Clearly one-third of our younger generations will be caring for both their children and their ageing parents and we are seeing the early signs now as health ministries begin to adjust their service strategies. Our family-sourced care providers will need to learn new skills in order to avoid the very real possibility of caregiver burnout.
Last week you read the article Sometimes Our Loved Ones Bad Behavior Shows Up When Others Don’t this week article three is all about emotional wear and tear.
The Wear and Tear is Emotional, Mental, and Spiritual Not Just Physical
We often assume that burnout, when it comes to care giving, is primarily physical and it is. However, it is not limited to just the physical realm. 24/7 care is also very emotionally draining, mentally overwhelming, and challenging for the spirit. This full person burnout shows up in many ways:
- Feelings of being overwhelmed
- A deep sense of being stuck
- A sense of resentment and frustration
- No feeling of hope or light at the end of the tunnel
- A cluttered living environment
- Lack of a personal social life
- No self-care practices
- Financial stresses
These are only eight of the many symptoms of caregiver burnout. They give you a flavor of what to look for in yourself as a caregiver or in family members who are in that position. Let’s look at three of these symptoms a little more closely
1. A deep sense of being stuck:
Often after a length of time giving care for a loved one 24/7 the caregiver seems unable to make even the simplest of decisions. This is a result of two things as far as I can see.
1) The intense single-minded focus care giving requires.
2) The mind numbing number of details 24/7 care giving consists of.
When faced with a choice of giving care to their loved one or handling household demands guess which one wins the day! Yes the loved one, and as a result the ‘other’ tasks then tend to build up and over time the caregiver sinks in the quick sand of household details. Sometimes even the simplest of decisions becomes a monster to deal with – “Should I go out for some fresh air?” becomes a huge and impossible decision to make. The feeling of being stuck is real and paralyzing.

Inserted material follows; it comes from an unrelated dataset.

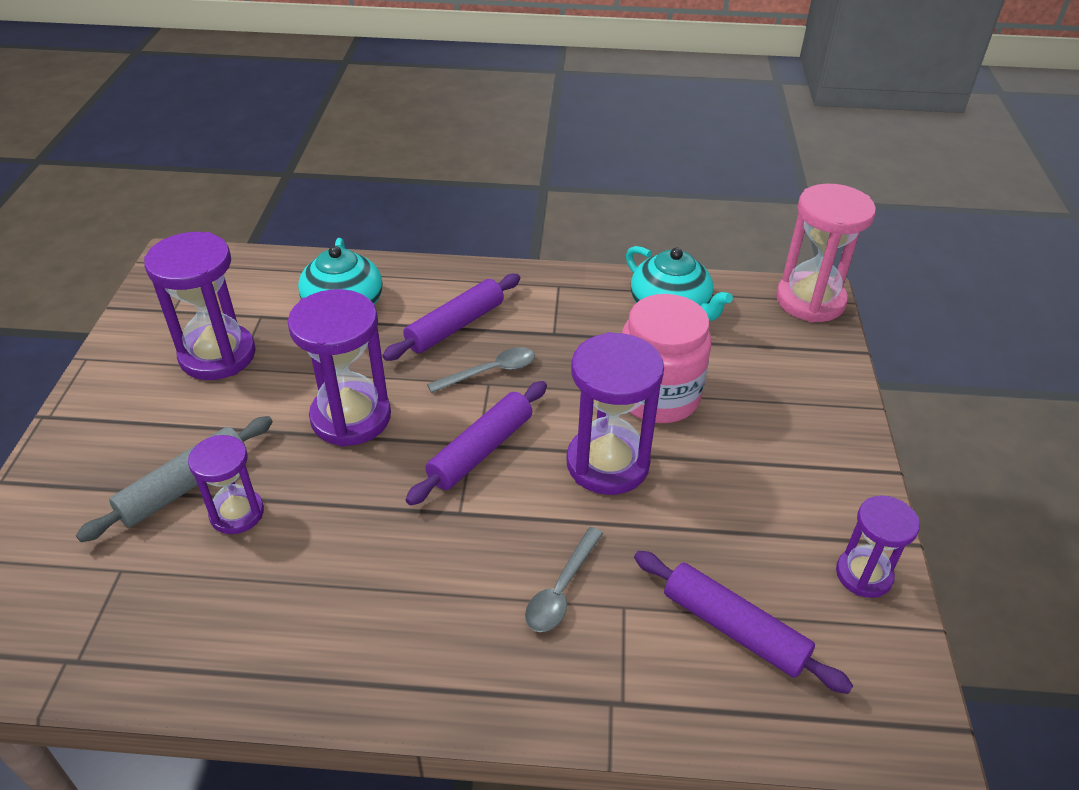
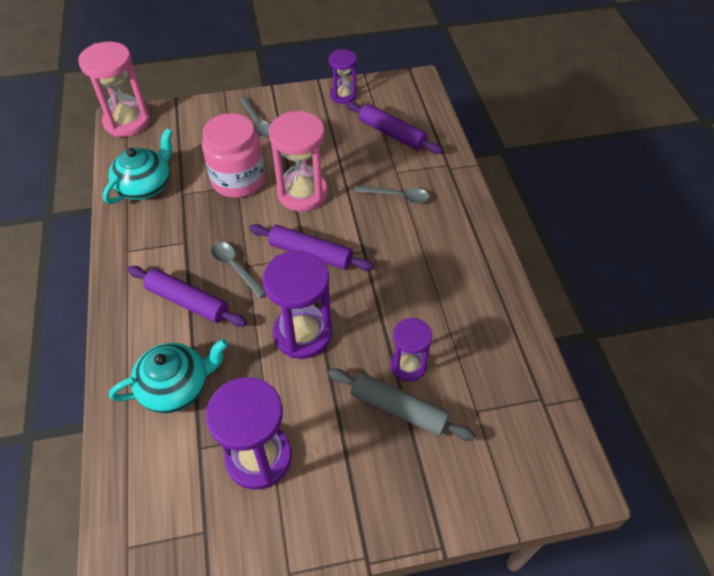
camera: 105 degrees left, 10 degrees up
purple hourglass [567,332,664,495] -> pink hourglass [269,111,328,212]
purple rolling pin [634,551,853,694] -> purple rolling pin turned 75 degrees counterclockwise [346,101,443,154]
none -> grey spoon [239,97,270,137]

2. A cluttered living environment:
Stemming from the ‘being stuck’ issue is the cluttered living environment. When giving 24/7 care to a dying loved one putting out the garbage can become meaningless when compared to being there for an ill family member. Along with household clutter can come all the props and equipment and furniture that are required to support the one receiving care. The home can become jam packed with ‘stuff’. The physical clutter often represents and makes worse the mental ‘clutter’ the caregiver is holding – as within so without.
Linked to the clutter are emotions. Emotions that reflect care for your loved one. To begin letting go of the ‘stuff’ is also the beginning of the outward letting go of your dying family member. Even though to others the clutter looks much like a fire hazard or a safety issue often time the one giving care cannot even ‘see’ it.

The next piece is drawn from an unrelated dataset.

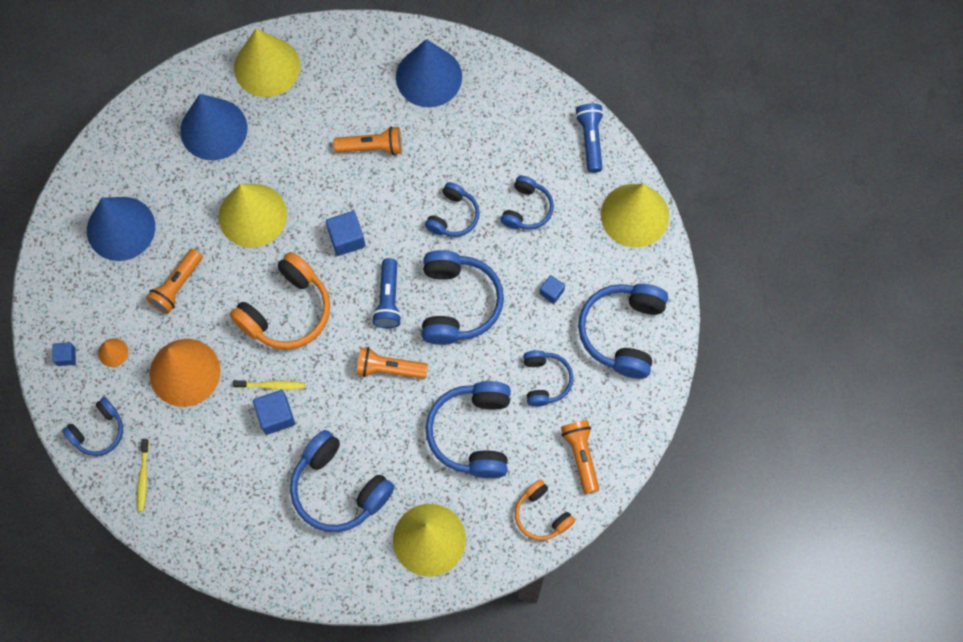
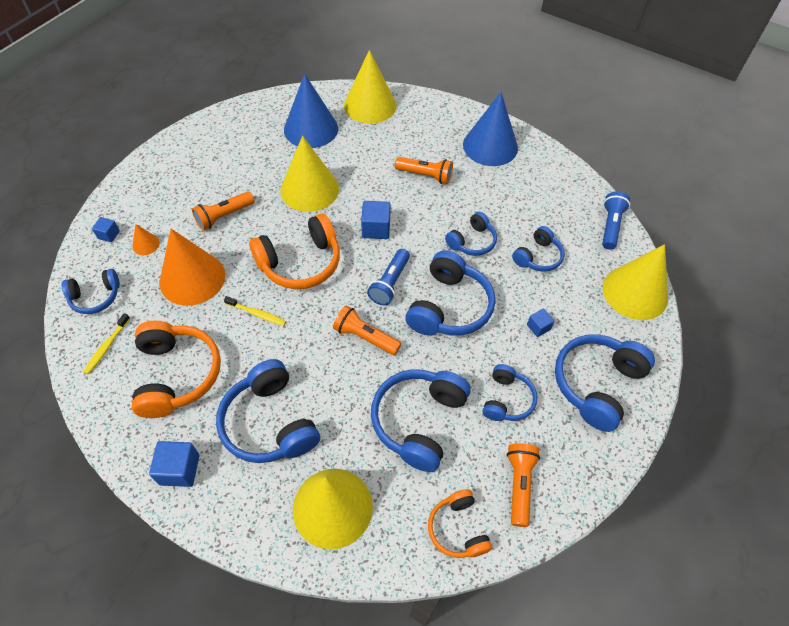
camera: 20 degrees right, 15 degrees down
blue cone [87,197,155,261] -> none
blue cube [253,390,295,435] -> blue cube moved to [149,441,199,487]
none -> orange headphones [132,321,221,418]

It is important to de-clutter the space, sometimes with a determined firm hand, while being patient and gentle as the caregiver is also letting go of the one they are caring for.
3. Lack of a personal social life:
When the one giving care to a family member is on 24/7 duty everything, including their own social life mistakenly takes a very far back seat. It may seem noble to give up friends and social outings yet it is these very normal and basic facets of life that bring balance to care giving. If you notice this going on for yourself or for a family member giving care make sure you schedule in regular weekly social outings that have nothing to do with giving care.